Look for the string "down" in the listing. Copy each line that has it.
━━━ Supplied information ━━━
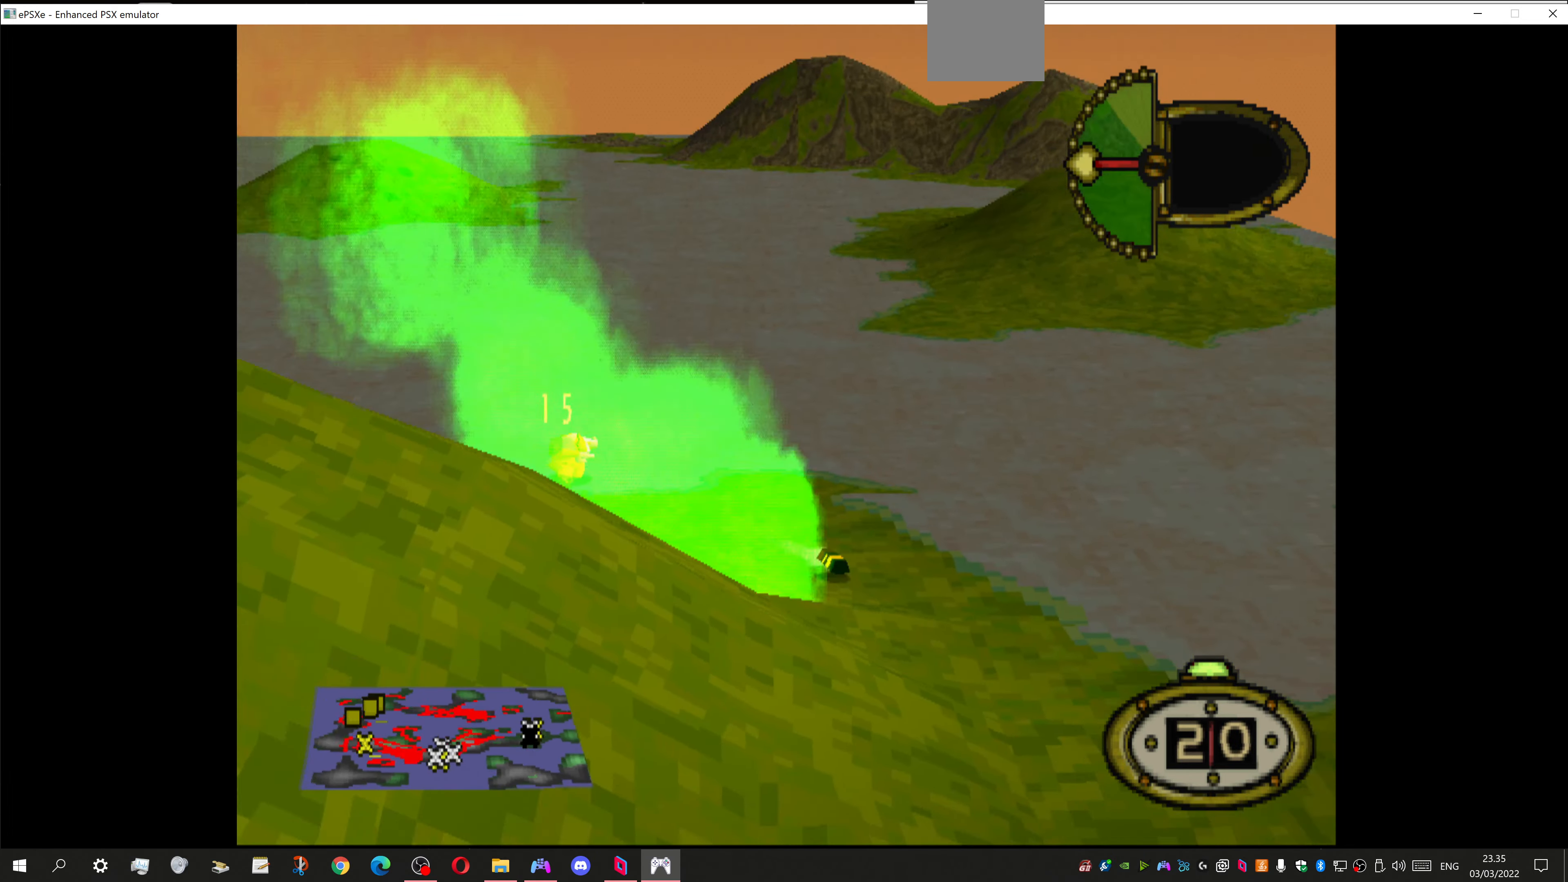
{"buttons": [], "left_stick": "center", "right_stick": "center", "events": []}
━━━
━━━ Supplied information ━━━
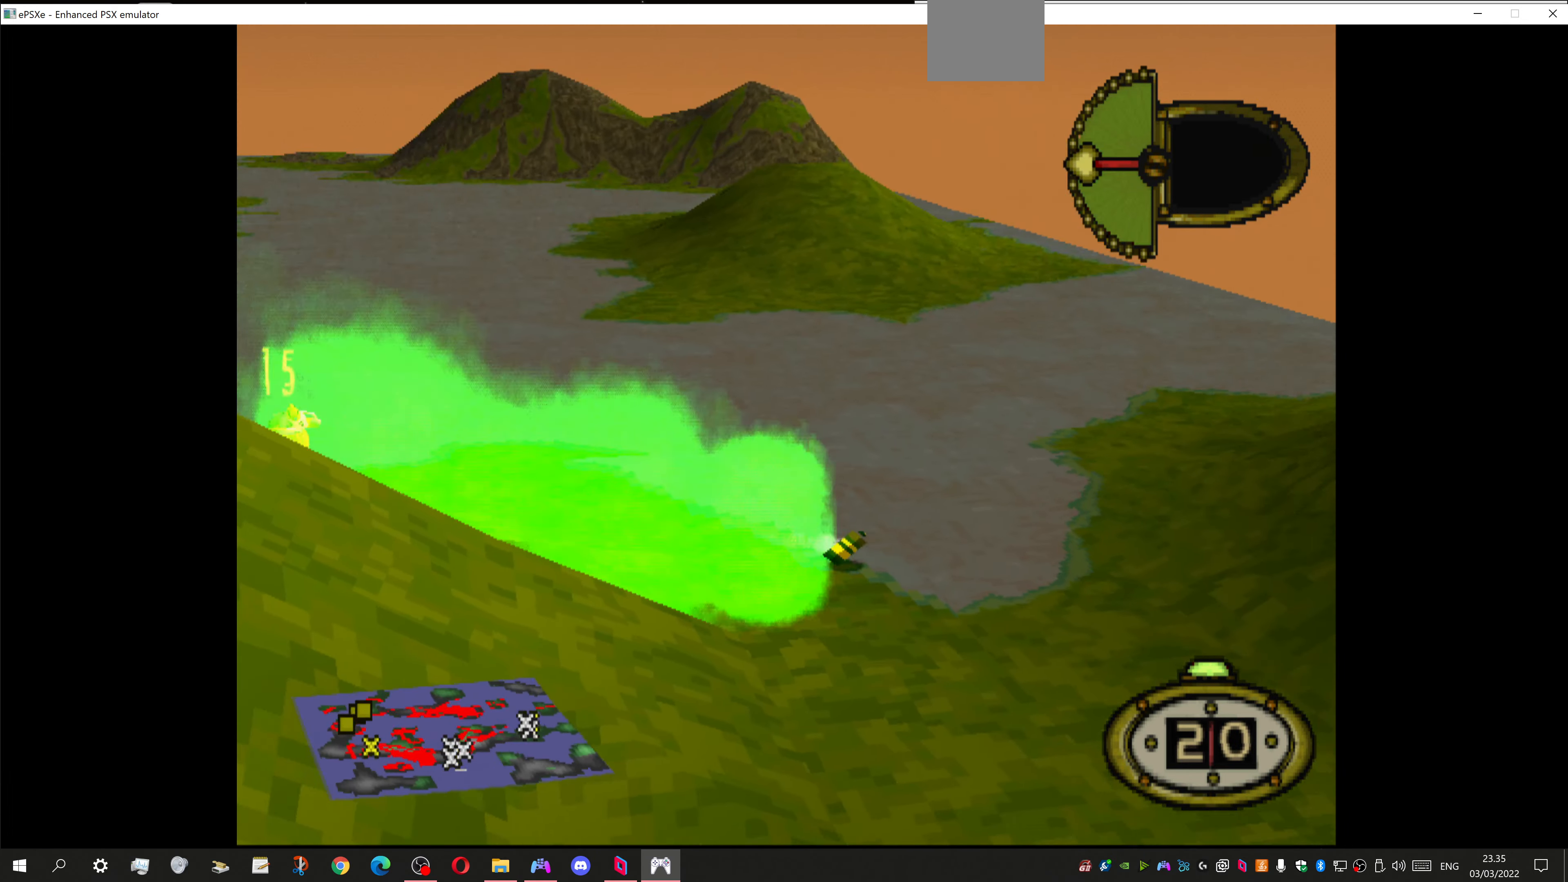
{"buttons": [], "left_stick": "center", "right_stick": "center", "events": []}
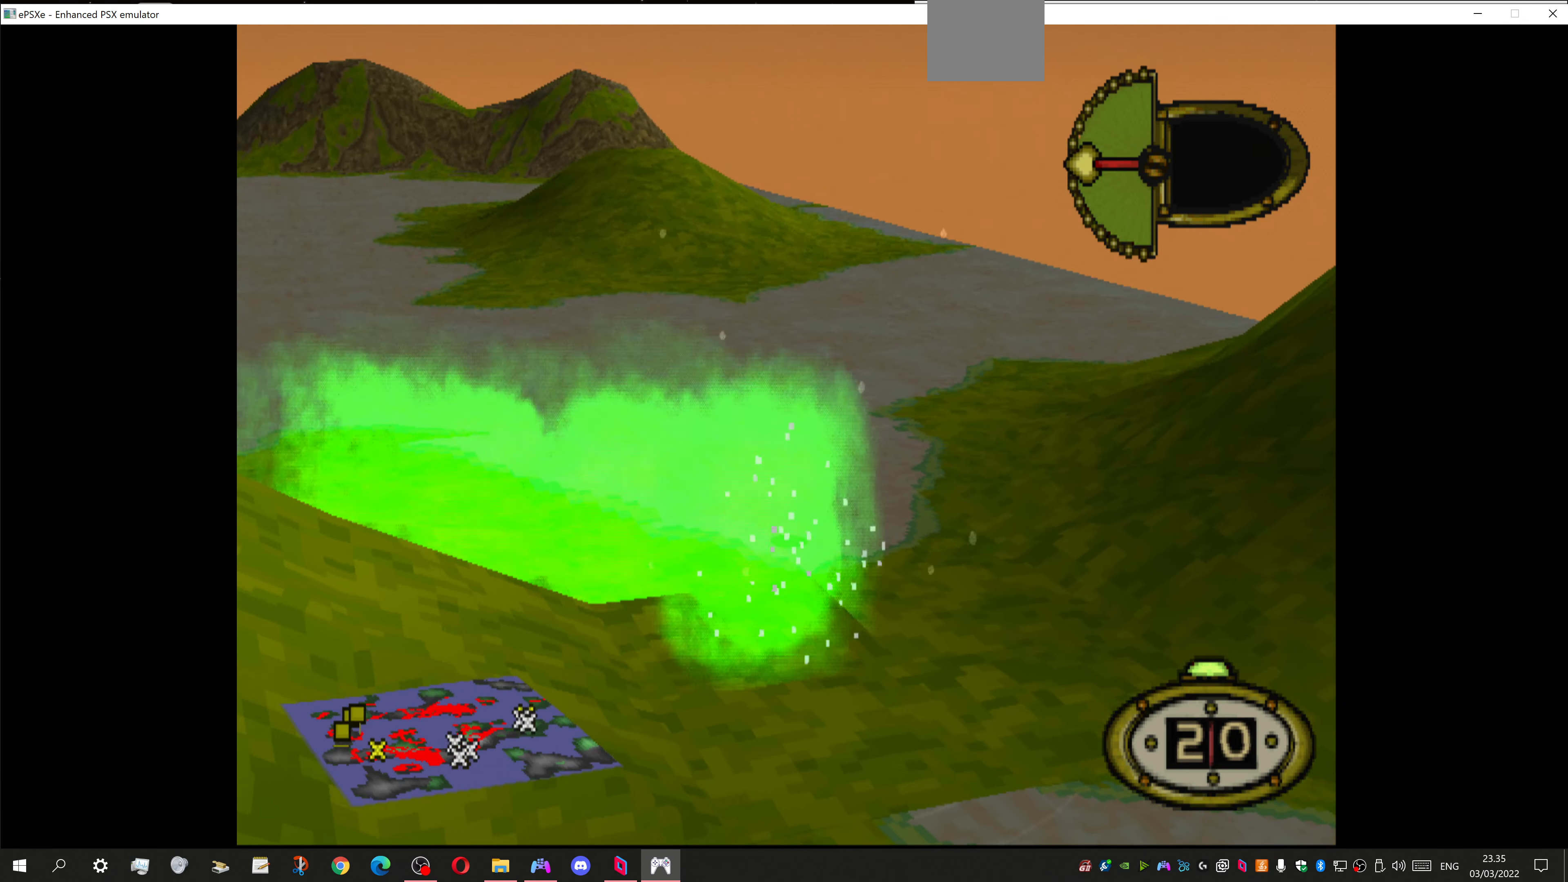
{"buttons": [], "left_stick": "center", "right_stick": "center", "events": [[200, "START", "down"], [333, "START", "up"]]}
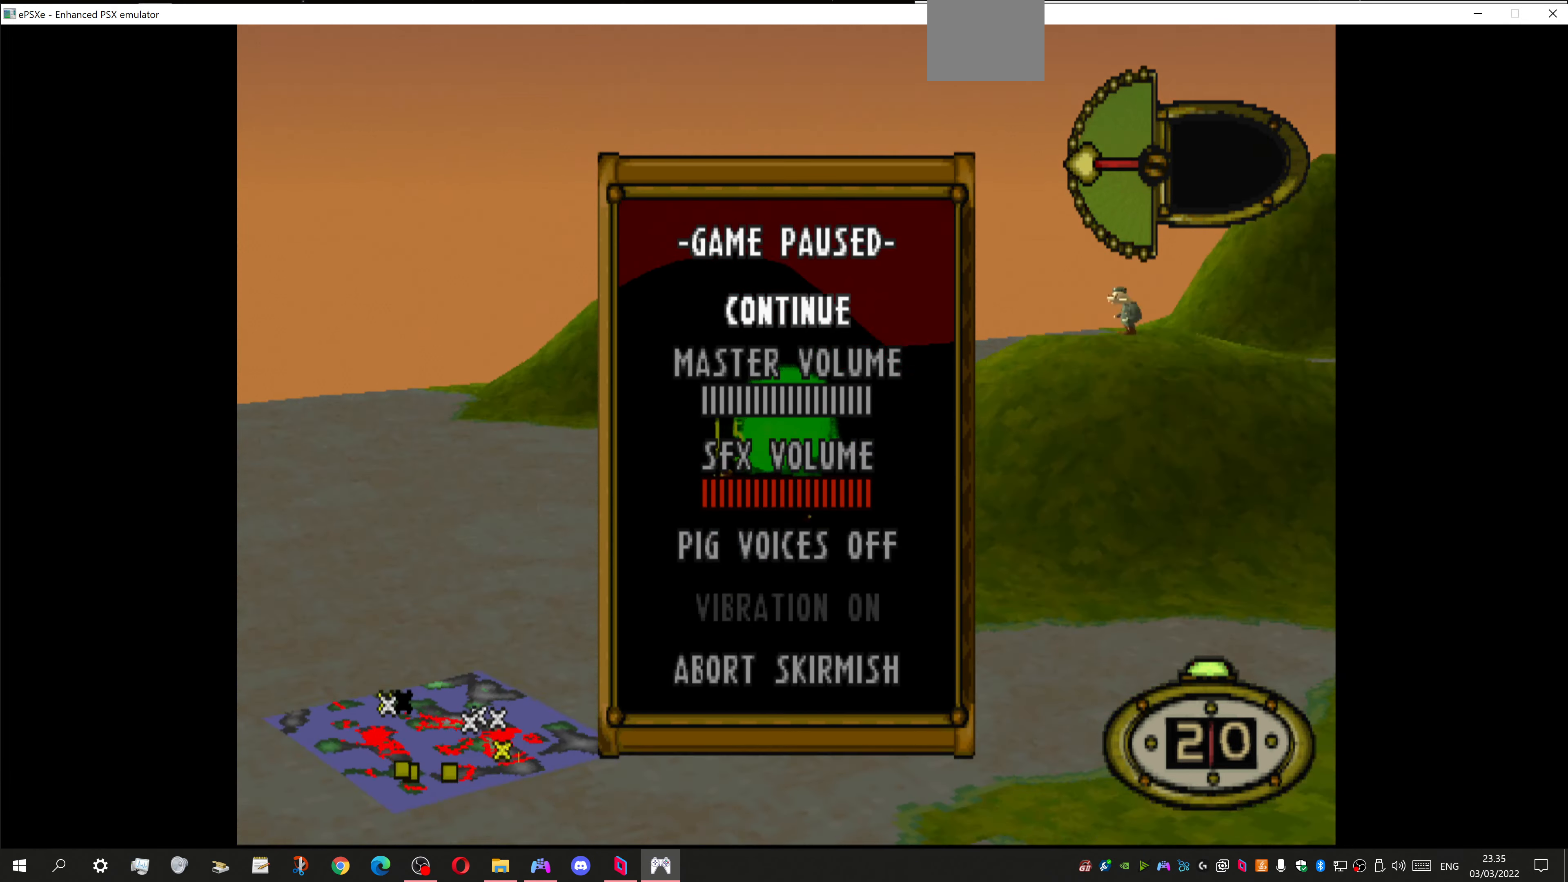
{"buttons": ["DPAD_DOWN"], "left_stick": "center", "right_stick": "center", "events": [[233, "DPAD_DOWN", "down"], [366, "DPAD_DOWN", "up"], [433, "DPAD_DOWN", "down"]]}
━━━
Task response:
{"buttons": [], "left_stick": "center", "right_stick": "center", "events": [[200, "START", "down"], [333, "START", "up"]]}
{"buttons": ["DPAD_DOWN"], "left_stick": "center", "right_stick": "center", "events": [[233, "DPAD_DOWN", "down"], [366, "DPAD_DOWN", "up"], [433, "DPAD_DOWN", "down"]]}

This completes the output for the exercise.